Hace doce años, el 9 de abril de 2008, murió en La Habana el historiador y etnólogo Walterio Carbonell. Tenía 88 años. Casi la mitad de esos años, más de 40, los pasó condenado al ostracismo.
En 1962, su libro “Cómo surgió la cultura nacional”, le costó que lo procesaran acusado de revisionismo. Su “delito” fue afirmar que el racismo, que había sido un importante factor de la historia de Cuba, aún seguía latente bajo el régimen revolucionario.
De nada valió su vieja amistad con Fidel Castro. Fue a parar a las granjas de trabajo forzado en Camagüey, para que expiara su pecado ideológico cortando caña.

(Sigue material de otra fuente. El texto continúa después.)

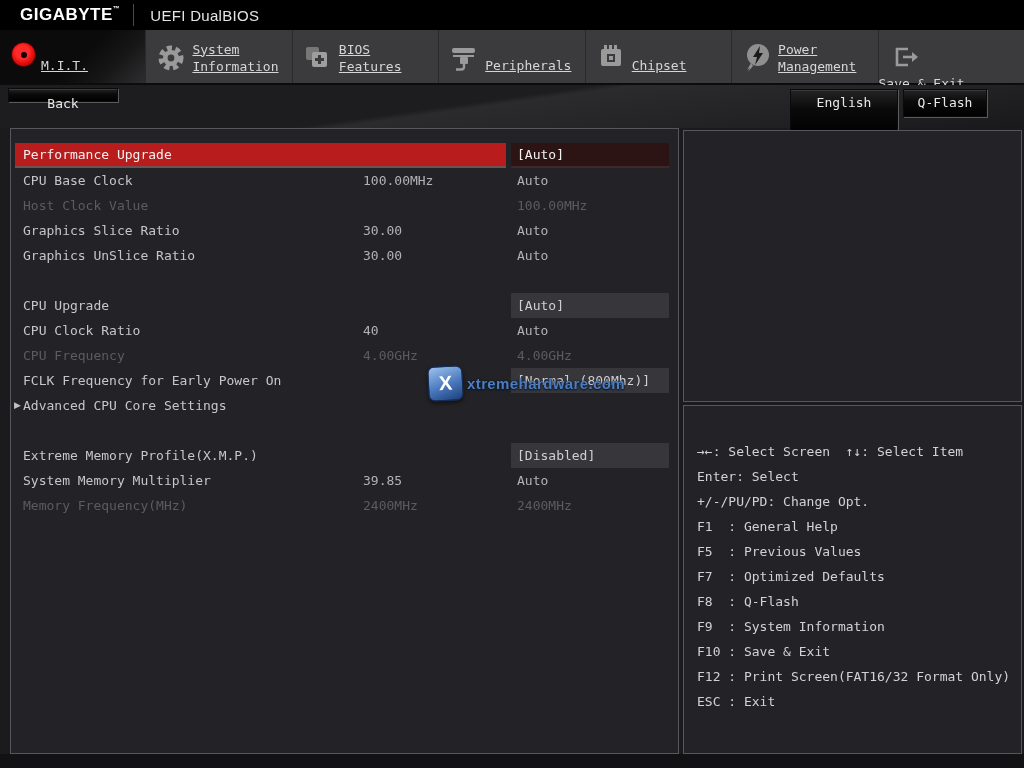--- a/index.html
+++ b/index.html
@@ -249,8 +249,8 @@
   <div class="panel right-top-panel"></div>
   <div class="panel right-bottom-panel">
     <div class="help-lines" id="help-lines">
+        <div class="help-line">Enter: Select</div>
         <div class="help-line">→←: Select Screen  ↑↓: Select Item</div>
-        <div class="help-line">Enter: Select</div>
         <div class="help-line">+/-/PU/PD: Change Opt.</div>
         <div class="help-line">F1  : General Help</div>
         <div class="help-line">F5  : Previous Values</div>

También castigaron a su esposa, la pintora Clara Morera, expulsándola de la Asociación Hermanos Saíz.
Walterio Carbonell creyó que la campaña contra el racismo iniciada por el discurso de Fidel Castro del 22 de marzo de 1959, era el momento apropiado para un debate sincero que devolviera al negro su lugar, de protagonista y no de actor secundario, en la historia y la cultura nacional.
Pero se equivocó. Los edictos revolucionarios que pretendieron abolir el racismo de un plumazo sólo destruyeron sus bases institucionales. El complejo entramado de creencias, valores y prejuicios que lo sustentaba quedó casi indemne, y las prácticas culturales negras fueron destinadas al folklore para atraer turistas.
El discurso del castrismo sobre el negro resultó menos conservador que el de la República, pero cada uno a su modo, a la sombra del discurso martiano, diluyó el tema racial supuestamente en pro de la unidad de la nación.
Walterio Carbonell, ingenuamente, en el fervor revolucionario de principios de los años 60, creyó que para derrotar la visión histórica que consideraba excluyente de Jorge Mañach, Fernando Ortiz y Ramiro Guerra, bastaba con emplear las herramientas del marxismo. Lo que consiguió fue asustar a los mandamases y sus comisarios, cuyo miedo a que llegara a Cuba el Black Power, no difería mucho del que sintieron sus antepasados esclavistas, a principios del siglo XIX, por las degollinas y los incendios de las plantaciones del vecino Haití.
Carbonell no tardó en descubrir que sus tesis daban miedo a “los blancos de himnos y banderitas” que decía el poeta Nicolás Guillén, y que seguían siendo los mismos, sólo que ya no vestían dril o guayabera, sino uniformes verde olivo. Ahora, además de a Martí, citaban a Marx, pero a través de manuales de inspiración estalinista, y también, como no, a Lenin.
A Walterio Carbonell, como a un apestado, los inquisidores demoraron décadas en rehabilitarlo. Y nunca lo hicieron totalmente. Solo le cambiaron el puesto de castigo. Al liberarlo del trabajo forzado, creyeron prolongarle la penitencia relegándolo entre los libros de la Biblioteca Nacional.
A los argumentos de Carbonell finalmente le dieron la razón, pero demasiado tarde, a regañadientes, de mala gana, poniendo reparos.
Hoy reconocen que en Cuba pervive el racismo, que sigue latente, bajo múltiples disfraces y coartadas, prendido de conciencias y percepciones. Todos parecen admitirlo. Hasta los mandamases. Aunque no vayan más allá del blablablá de las comisiones –oficialistas, las independientes son reprimidas-, que lo consideran “un problema cultural que poco a poco se irá resolviendo, sin permitir que sea aprovechado por el enemigo imperialista”.